A Simple Take on Scaling Laws
Why we need someone to "just do things" to find the next breakthrough in AI
Molly O’Shea (Sourcery) recently asked me on X why I think scaling laws are “pretty evidently slowing” contrary to statements by those like Eric Schmidt.1 So here’s my super abbreviated take on why I think that.
It's pretty difficult to break the efficient frontier given physical constraints. In other words, you can only give expand these clusters so much. Even if Project Stargate commits billions to it, without proper government investment (in the form of immense formal allocation in a spending bill), American companies are constrained by cluster size (which is in turn limited by GPU production capacity and energy). Hence why Altman et al have made immense investments in the latter (à la Helion).
So the major labs have turned to test-time compute scaling for o1 and other models. They only have so much compute available to them, at least for the next five years.2 All of this takes time.
To that end, time represents the critical constraint in another respect. OpenAI “personality hire” Aidan Mclaughlin rightly notes (quoting the METR report) that while the model can complete longer tasks at an exponential rate and "think.” They're nonetheless “pretty evidently slowing” in my opinion vis-à-vis actual performance with respect to time. Inference scaling has led to exponential improvement in the aggregate, in the short run.
My favorite quote on this is from OpenAI researcher Noam Brown, who said “it turned out that having a bot think for just 20 seconds in a hand of poker got the same boosting performance as scaling up the model by 100,000x and training it for 100,000 times longer.” Because inference scaling was relatively new to the public at the time, it was treated as a pretty novel breakthrough. It no doubt is.
But his quote also affirms that we're beginning to reach the physical limits of compute, such that the major labs have turned to these ‘alternative methods’ as opposed to just expanding their clusters. To that end, you can only make the models think for so long. Time is a zero-sum resource just like energy and compute. Meaning we are likely hitting a certain wall for now, even if it’s not the ‘formal’ scaling wall.
As Ilya Sutskever said, “the 2010s were the age of scaling, now we're back in the age of wonder and discovery once again. Everyone is looking for the next thing.” So there are basically two things that will happen from here:
We will find the “next thing” (akin to inference scaling) in the next year and model performance will continue to improve exponentially.
This research will take a little longer, and will coincide with cluster expansion in the next 5-10 years. So we’ll see wild performance improvement, but not in the short term.
I’m inclined to take the latter view. So does Dwarkesh Patel, who recently wrote:
While this makes me bearish on transformative Al in the next few years, it makes me especially bullish on Al over the next decades. When we do solve continuous learning, we'll see a huge discontinuity in the value of the models. Even if there isn't a software only singularity (with models rapidly building smarter and smarter successor systems), we might still see something that looks like a broadly deployed intelligence explosion. Als will be getting broadly deployed through the economy, doing different jobs and learning while doing them in the way humans can. But unlike humans, these models can amalgamate their learnings across all their copies.

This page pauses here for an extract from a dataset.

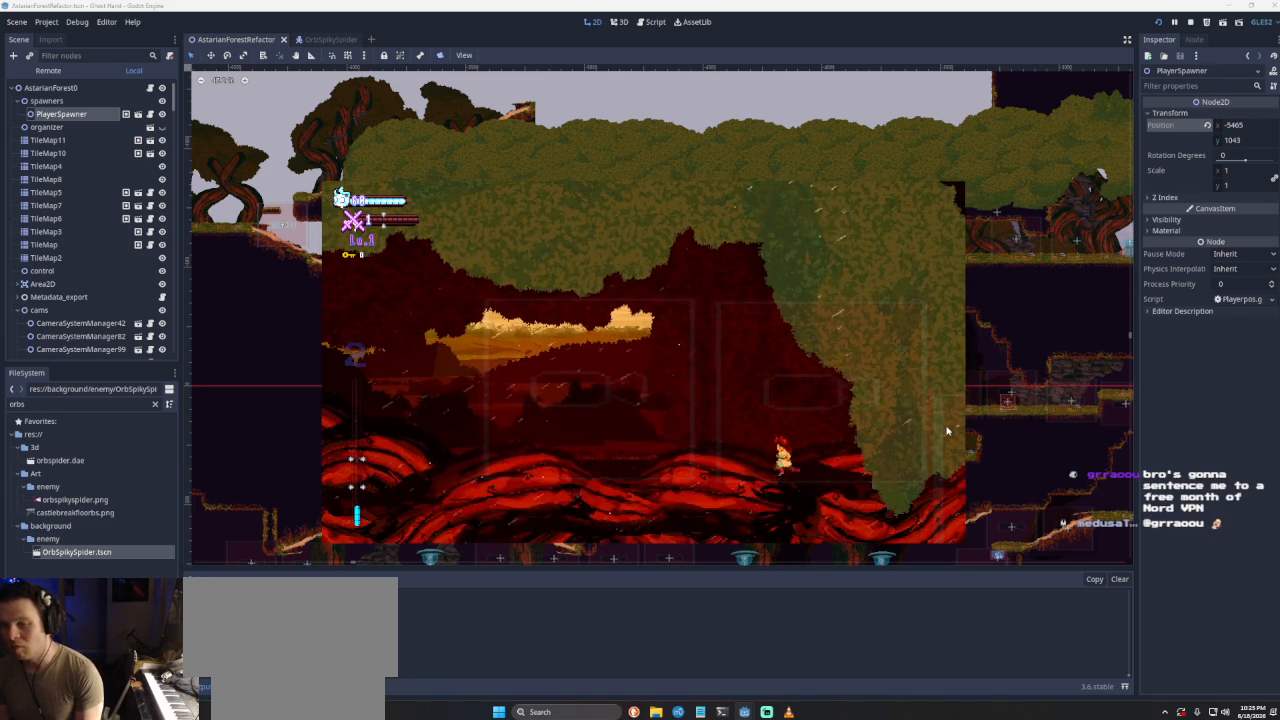
{"buttons": [], "left_stick": "left", "right_stick": "center", "events": []}
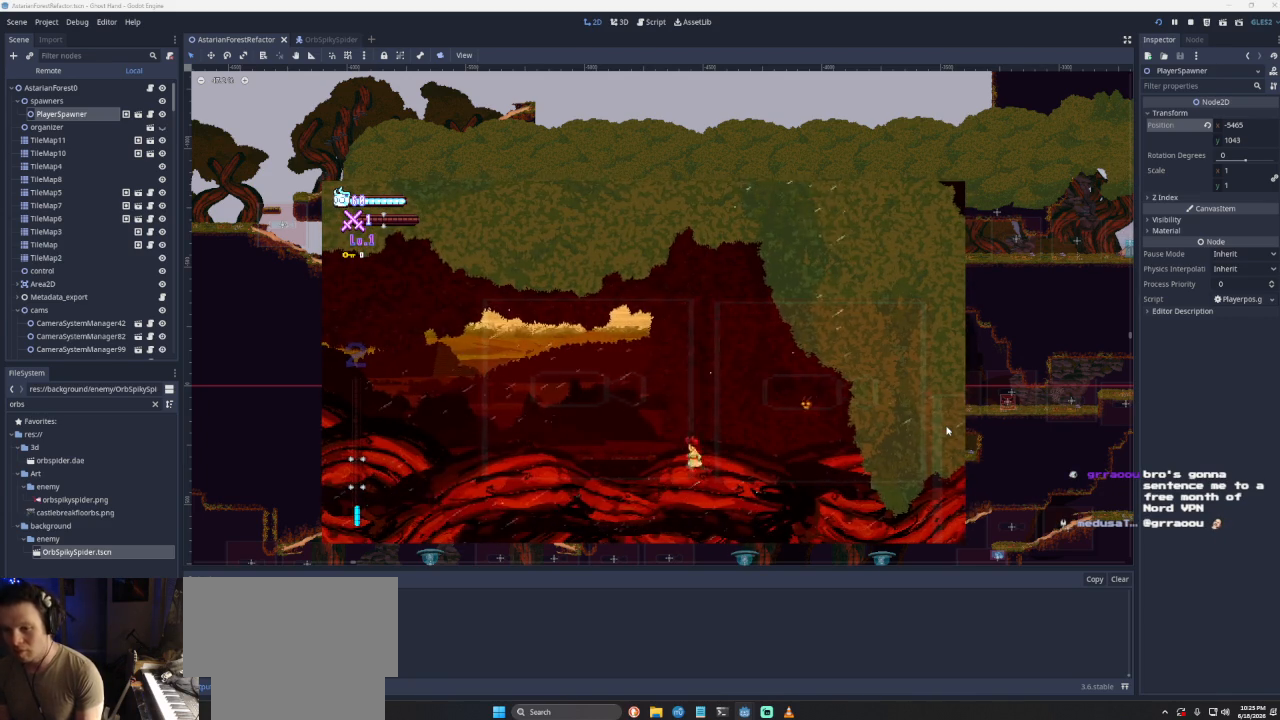
{"buttons": [], "left_stick": "left", "right_stick": "center", "events": []}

So one Al is basically learning how to do every single job in the world. An Al that is capable of online learning might functionally become a superintelligence quite rapidly without any further algorithmic progress.
Perhaps Zuckerburg’s Superintelligence Labs or Ilya’s SSI will crack this sooner. For now however, AI superintelligence progress is constrained by what limits us all: time.
By the way, Molly’s podcast is great, and if you have a few minutes out of your day, I think she’s really going to blow up in the coming months (more than she already has!).
This is also of course the technique the American government is attempting to use to restrain China’s progress via GPU export constraints.